◆ **Aim**: Convert the listing into a Markdown table with two columns, Row and Line, giving each nonblank line its own numbered row.

◆ **Recorded information**:
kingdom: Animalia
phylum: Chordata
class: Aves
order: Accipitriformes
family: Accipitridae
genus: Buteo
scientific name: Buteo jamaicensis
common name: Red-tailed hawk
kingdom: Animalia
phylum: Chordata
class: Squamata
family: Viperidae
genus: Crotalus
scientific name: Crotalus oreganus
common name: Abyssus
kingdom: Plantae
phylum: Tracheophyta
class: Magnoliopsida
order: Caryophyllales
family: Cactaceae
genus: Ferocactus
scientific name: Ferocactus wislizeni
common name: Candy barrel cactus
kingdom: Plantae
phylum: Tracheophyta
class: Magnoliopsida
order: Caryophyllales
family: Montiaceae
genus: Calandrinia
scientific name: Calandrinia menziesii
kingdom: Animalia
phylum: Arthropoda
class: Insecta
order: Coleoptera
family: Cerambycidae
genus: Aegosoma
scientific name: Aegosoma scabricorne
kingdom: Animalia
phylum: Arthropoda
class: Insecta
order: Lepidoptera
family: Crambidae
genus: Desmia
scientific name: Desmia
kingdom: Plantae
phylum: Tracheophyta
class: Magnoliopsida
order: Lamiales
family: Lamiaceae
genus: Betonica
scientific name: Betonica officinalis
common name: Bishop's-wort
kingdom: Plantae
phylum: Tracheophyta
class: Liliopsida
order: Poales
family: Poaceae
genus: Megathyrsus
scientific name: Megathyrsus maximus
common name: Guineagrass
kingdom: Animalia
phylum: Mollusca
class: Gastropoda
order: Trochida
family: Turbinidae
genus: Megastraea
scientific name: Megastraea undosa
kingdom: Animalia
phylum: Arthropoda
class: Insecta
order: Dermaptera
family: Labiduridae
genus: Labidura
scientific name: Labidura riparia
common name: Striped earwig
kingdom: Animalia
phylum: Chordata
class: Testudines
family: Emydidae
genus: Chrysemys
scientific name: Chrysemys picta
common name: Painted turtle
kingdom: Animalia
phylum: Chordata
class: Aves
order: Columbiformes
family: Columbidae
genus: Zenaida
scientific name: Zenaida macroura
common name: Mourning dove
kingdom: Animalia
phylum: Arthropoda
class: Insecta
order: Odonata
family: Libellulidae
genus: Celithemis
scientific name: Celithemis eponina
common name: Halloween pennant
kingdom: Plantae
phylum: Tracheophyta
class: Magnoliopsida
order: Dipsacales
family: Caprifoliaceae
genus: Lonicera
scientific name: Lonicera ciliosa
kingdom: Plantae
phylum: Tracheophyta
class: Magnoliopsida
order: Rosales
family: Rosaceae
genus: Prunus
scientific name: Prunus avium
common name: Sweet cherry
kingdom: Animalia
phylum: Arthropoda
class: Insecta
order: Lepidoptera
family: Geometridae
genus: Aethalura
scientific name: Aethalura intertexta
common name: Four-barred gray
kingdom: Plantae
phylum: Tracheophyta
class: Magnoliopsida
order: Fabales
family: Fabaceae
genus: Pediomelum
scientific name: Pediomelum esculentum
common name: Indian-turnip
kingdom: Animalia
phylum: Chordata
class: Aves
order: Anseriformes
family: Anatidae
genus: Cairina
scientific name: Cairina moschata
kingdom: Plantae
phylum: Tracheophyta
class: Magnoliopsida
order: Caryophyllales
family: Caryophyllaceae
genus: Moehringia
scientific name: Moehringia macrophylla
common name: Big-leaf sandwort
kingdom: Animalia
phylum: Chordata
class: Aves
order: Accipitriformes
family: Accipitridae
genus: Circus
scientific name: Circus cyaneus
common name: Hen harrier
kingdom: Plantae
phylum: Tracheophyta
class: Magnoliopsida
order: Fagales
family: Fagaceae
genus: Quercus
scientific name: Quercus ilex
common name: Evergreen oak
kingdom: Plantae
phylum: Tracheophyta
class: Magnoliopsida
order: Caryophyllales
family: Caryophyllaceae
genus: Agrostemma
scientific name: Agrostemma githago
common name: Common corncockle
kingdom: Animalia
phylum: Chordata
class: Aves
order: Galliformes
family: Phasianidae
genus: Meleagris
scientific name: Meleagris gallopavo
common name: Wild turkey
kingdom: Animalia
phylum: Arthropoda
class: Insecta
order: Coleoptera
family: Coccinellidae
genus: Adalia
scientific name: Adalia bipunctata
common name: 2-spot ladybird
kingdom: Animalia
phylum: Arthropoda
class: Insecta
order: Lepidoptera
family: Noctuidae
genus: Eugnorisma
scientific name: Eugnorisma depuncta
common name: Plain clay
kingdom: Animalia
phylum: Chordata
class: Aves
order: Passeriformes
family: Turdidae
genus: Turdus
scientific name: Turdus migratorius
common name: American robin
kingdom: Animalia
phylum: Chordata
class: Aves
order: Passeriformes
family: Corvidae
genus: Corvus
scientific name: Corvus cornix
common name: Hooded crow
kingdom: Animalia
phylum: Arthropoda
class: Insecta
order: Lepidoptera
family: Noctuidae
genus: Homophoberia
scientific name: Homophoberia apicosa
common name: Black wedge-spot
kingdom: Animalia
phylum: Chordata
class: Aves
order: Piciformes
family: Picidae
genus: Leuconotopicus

◆ **Finished task**:
| Row | Line |
|---|---|
| 1 | kingdom: Animalia |
| 2 | phylum: Chordata |
| 3 | class: Aves |
| 4 | order: Accipitriformes |
| 5 | family: Accipitridae |
| 6 | genus: Buteo |
| 7 | scientific name: Buteo jamaicensis |
| 8 | common name: Red-tailed hawk |
| 9 | kingdom: Animalia |
| 10 | phylum: Chordata |
| 11 | class: Squamata |
| 12 | family: Viperidae |
| 13 | genus: Crotalus |
| 14 | scientific name: Crotalus oreganus |
| 15 | common name: Abyssus |
| 16 | kingdom: Plantae |
| 17 | phylum: Tracheophyta |
| 18 | class: Magnoliopsida |
| 19 | order: Caryophyllales |
| 20 | family: Cactaceae |
| 21 | genus: Ferocactus |
| 22 | scientific name: Ferocactus wislizeni |
| 23 | common name: Candy barrel cactus |
| 24 | kingdom: Plantae |
| 25 | phylum: Tracheophyta |
| 26 | class: Magnoliopsida |
| 27 | order: Caryophyllales |
| 28 | family: Montiaceae |
| 29 | genus: Calandrinia |
| 30 | scientific name: Calandrinia menziesii |
| 31 | kingdom: Animalia |
| 32 | phylum: Arthropoda |
| 33 | class: Insecta |
| 34 | order: Coleoptera |
| 35 | family: Cerambycidae |
| 36 | genus: Aegosoma |
| 37 | scientific name: Aegosoma scabricorne |
| 38 | kingdom: Animalia |
| 39 | phylum: Arthropoda |
| 40 | class: Insecta |
| 41 | order: Lepidoptera |
| 42 | family: Crambidae |
| 43 | genus: Desmia |
| 44 | scientific name: Desmia |
| 45 | kingdom: Plantae |
| 46 | phylum: Tracheophyta |
| 47 | class: Magnoliopsida |
| 48 | order: Lamiales |
| 49 | family: Lamiaceae |
| 50 | genus: Betonica |
| 51 | scientific name: Betonica officinalis |
| 52 | common name: Bishop's-wort |
| 53 | kingdom: Plantae |
| 54 | phylum: Tracheophyta |
| 55 | class: Liliopsida |
| 56 | order: Poales |
| 57 | family: Poaceae |
| 58 | genus: Megathyrsus |
| 59 | scientific name: Megathyrsus maximus |
| 60 | common name: Guineagrass |
| 61 | kingdom: Animalia |
| 62 | phylum: Mollusca |
| 63 | class: Gastropoda |
| 64 | order: Trochida |
| 65 | family: Turbinidae |
| 66 | genus: Megastraea |
| 67 | scientific name: Megastraea undosa |
| 68 | kingdom: Animalia |
| 69 | phylum: Arthropoda |
| 70 | class: Insecta |
| 71 | order: Dermaptera |
| 72 | family: Labiduridae |
| 73 | genus: Labidura |
| 74 | scientific name: Labidura riparia |
| 75 | common name: Striped earwig |
| 76 | kingdom: Animalia |
| 77 | phylum: Chordata |
| 78 | class: Testudines |
| 79 | family: Emydidae |
| 80 | genus: Chrysemys |
| 81 | scientific name: Chrysemys picta |
| 82 | common name: Painted turtle |
| 83 | kingdom: Animalia |
| 84 | phylum: Chordata |
| 85 | class: Aves |
| 86 | order: Columbiformes |
| 87 | family: Columbidae |
| 88 | genus: Zenaida |
| 89 | scientific name: Zenaida macroura |
| 90 | common name: Mourning dove |
| 91 | kingdom: Animalia |
| 92 | phylum: Arthropoda |
| 93 | class: Insecta |
| 94 | order: Odonata |
| 95 | family: Libellulidae |
| 96 | genus: Celithemis |
| 97 | scientific name: Celithemis eponina |
| 98 | common name: Halloween pennant |
| 99 | kingdom: Plantae |
| 100 | phylum: Tracheophyta |
| 101 | class: Magnoliopsida |
| 102 | order: Dipsacales |
| 103 | family: Caprifoliaceae |
| 104 | genus: Lonicera |
| 105 | scientific name: Lonicera ciliosa |
| 106 | kingdom: Plantae |
| 107 | phylum: Tracheophyta |
| 108 | class: Magnoliopsida |
| 109 | order: Rosales |
| 110 | family: Rosaceae |
| 111 | genus: Prunus |
| 112 | scientific name: Prunus avium |
| 113 | common name: Sweet cherry |
| 114 | kingdom: Animalia |
| 115 | phylum: Arthropoda |
| 116 | class: Insecta |
| 117 | order: Lepidoptera |
| 118 | family: Geometridae |
| 119 | genus: Aethalura |
| 120 | scientific name: Aethalura intertexta |
| 121 | common name: Four-barred gray |
| 122 | kingdom: Plantae |
| 123 | phylum: Tracheophyta |
| 124 | class: Magnoliopsida |
| 125 | order: Fabales |
| 126 | family: Fabaceae |
| 127 | genus: Pediomelum |
| 128 | scientific name: Pediomelum esculentum |
| 129 | common name: Indian-turnip |
| 130 | kingdom: Animalia |
| 131 | phylum: Chordata |
| 132 | class: Aves |
| 133 | order: Anseriformes |
| 134 | family: Anatidae |
| 135 | genus: Cairina |
| 136 | scientific name: Cairina moschata |
| 137 | kingdom: Plantae |
| 138 | phylum: Tracheophyta |
| 139 | class: Magnoliopsida |
| 140 | order: Caryophyllales |
| 141 | family: Caryophyllaceae |
| 142 | genus: Moehringia |
| 143 | scientific name: Moehringia macrophylla |
| 144 | common name: Big-leaf sandwort |
| 145 | kingdom: Animalia |
| 146 | phylum: Chordata |
| 147 | class: Aves |
| 148 | order: Accipitriformes |
| 149 | family: Accipitridae |
| 150 | genus: Circus |
| 151 | scientific name: Circus cyaneus |
| 152 | common name: Hen harrier |
| 153 | kingdom: Plantae |
| 154 | phylum: Tracheophyta |
| 155 | class: Magnoliopsida |
| 156 | order: Fagales |
| 157 | family: Fagaceae |
| 158 | genus: Quercus |
| 159 | scientific name: Quercus ilex |
| 160 | common name: Evergreen oak |
| 161 | kingdom: Plantae |
| 162 | phylum: Tracheophyta |
| 163 | class: Magnoliopsida |
| 164 | order: Caryophyllales |
| 165 | family: Caryophyllaceae |
| 166 | genus: Agrostemma |
| 167 | scientific name: Agrostemma githago |
| 168 | common name: Common corncockle |
| 169 | kingdom: Animalia |
| 170 | phylum: Chordata |
| 171 | class: Aves |
| 172 | order: Galliformes |
| 173 | family: Phasianidae |
| 174 | genus: Meleagris |
| 175 | scientific name: Meleagris gallopavo |
| 176 | common name: Wild turkey |
| 177 | kingdom: Animalia |
| 178 | phylum: Arthropoda |
| 179 | class: Insecta |
| 180 | order: Coleoptera |
| 181 | family: Coccinellidae |
| 182 | genus: Adalia |
| 183 | scientific name: Adalia bipunctata |
| 184 | common name: 2-spot ladybird |
| 185 | kingdom: Animalia |
| 186 | phylum: Arthropoda |
| 187 | class: Insecta |
| 188 | order: Lepidoptera |
| 189 | family: Noctuidae |
| 190 | genus: Eugnorisma |
| 191 | scientific name: Eugnorisma depuncta |
| 192 | common name: Plain clay |
| 193 | kingdom: Animalia |
| 194 | phylum: Chordata |
| 195 | class: Aves |
| 196 | order: Passeriformes |
| 197 | family: Turdidae |
| 198 | genus: Turdus |
| 199 | scientific name: Turdus migratorius |
| 200 | common name: American robin |
| 201 | kingdom: Animalia |
| 202 | phylum: Chordata |
| 203 | class: Aves |
| 204 | order: Passeriformes |
| 205 | family: Corvidae |
| 206 | genus: Corvus |
| 207 | scientific name: Corvus cornix |
| 208 | common name: Hooded crow |
| 209 | kingdom: Animalia |
| 210 | phylum: Arthropoda |
| 211 | class: Insecta |
| 212 | order: Lepidoptera |
| 213 | family: Noctuidae |
| 214 | genus: Homophoberia |
| 215 | scientific name: Homophoberia apicosa |
| 216 | common name: Black wedge-spot |
| 217 | kingdom: Animalia |
| 218 | phylum: Chordata |
| 219 | class: Aves |
| 220 | order: Piciformes |
| 221 | family: Picidae |
| 222 | genus: Leuconotopicus |